Therapeutic approaches
Also the focus between cognition or experience is an important point, in the West the heritage of "logos" and Socratic philosophy is evident, and greater emphasis is given to the experience of the moment even without an understanding at the cognitive level. In Eastern cultures, a cognitive and rational approach is followed to understand the nature that causes problems and how to cope with them. An example of Asian therapy is the "Morita Therapy" originally called "New Life Experience Therapy". Unique to Japan, for patients with neurotic disorders, it consists of being in bed for 1 to 2 weeks as the first stage of therapy, and then beginning to re-experience life without obsessive or neurotic preoccupations (Wen-Shing, 2004). The focus of Asian therapies is on experiential and cognitive experience, such as meditation.

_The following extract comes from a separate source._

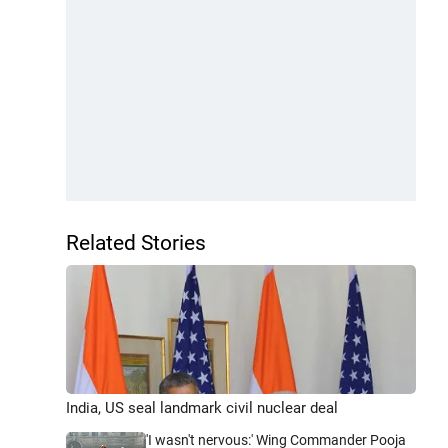
Related Stories
India, US seal landmark civil nuclear deal
'I wasn't nervous:' Wing Commander Pooja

A very important aspect to be taken into account in the selection of therapy is the concept of the self y ego The self and the ego are culturally determined (Wen-Shing, 2004), since in addition to culture, the socioeconomic situation, work, resources for adapting to change, influence the creation of self-perception as mentioned above, as well as the communication with others of emotions and psychological symptoms. An example of the creation of self and ego can occur in relationships with superiors or family members, it is worth mentioning that passive-aggressive parental relationships are considered immature by Western psychiatrists (Gabbard, 1995), cited by Wen-Shing (2004), while in Eastern societies, this behavior is adaptive. It affects the perception of reality and the assumption of responsibility.
In conclusion
There are differences in the manifestations of psychopathologies in the West and Japan or Eastern societies in the perception of them, constructed by culture. For this reason, in order to carry out adequate psychotherapies, these differences must be taken into account. The concept of mental health and relationships with people are shaped by tradition and by the prevailing socioeconomic and historical moments, since in the globalizing context in which we find ourselves, it is necessary to reinvent mechanisms of coping with changes, all from different cultural perspectives, as they are part of the richness of collective knowledge and diversity.
And finally, to be aware of the risk of somatization of psychopathologies due to what is considered socially accepted according to the culture, since it affects different regions in the same way, but the manifestations of them should not occur due to differentiation between sexes, socioeconomic classes or various distinctions.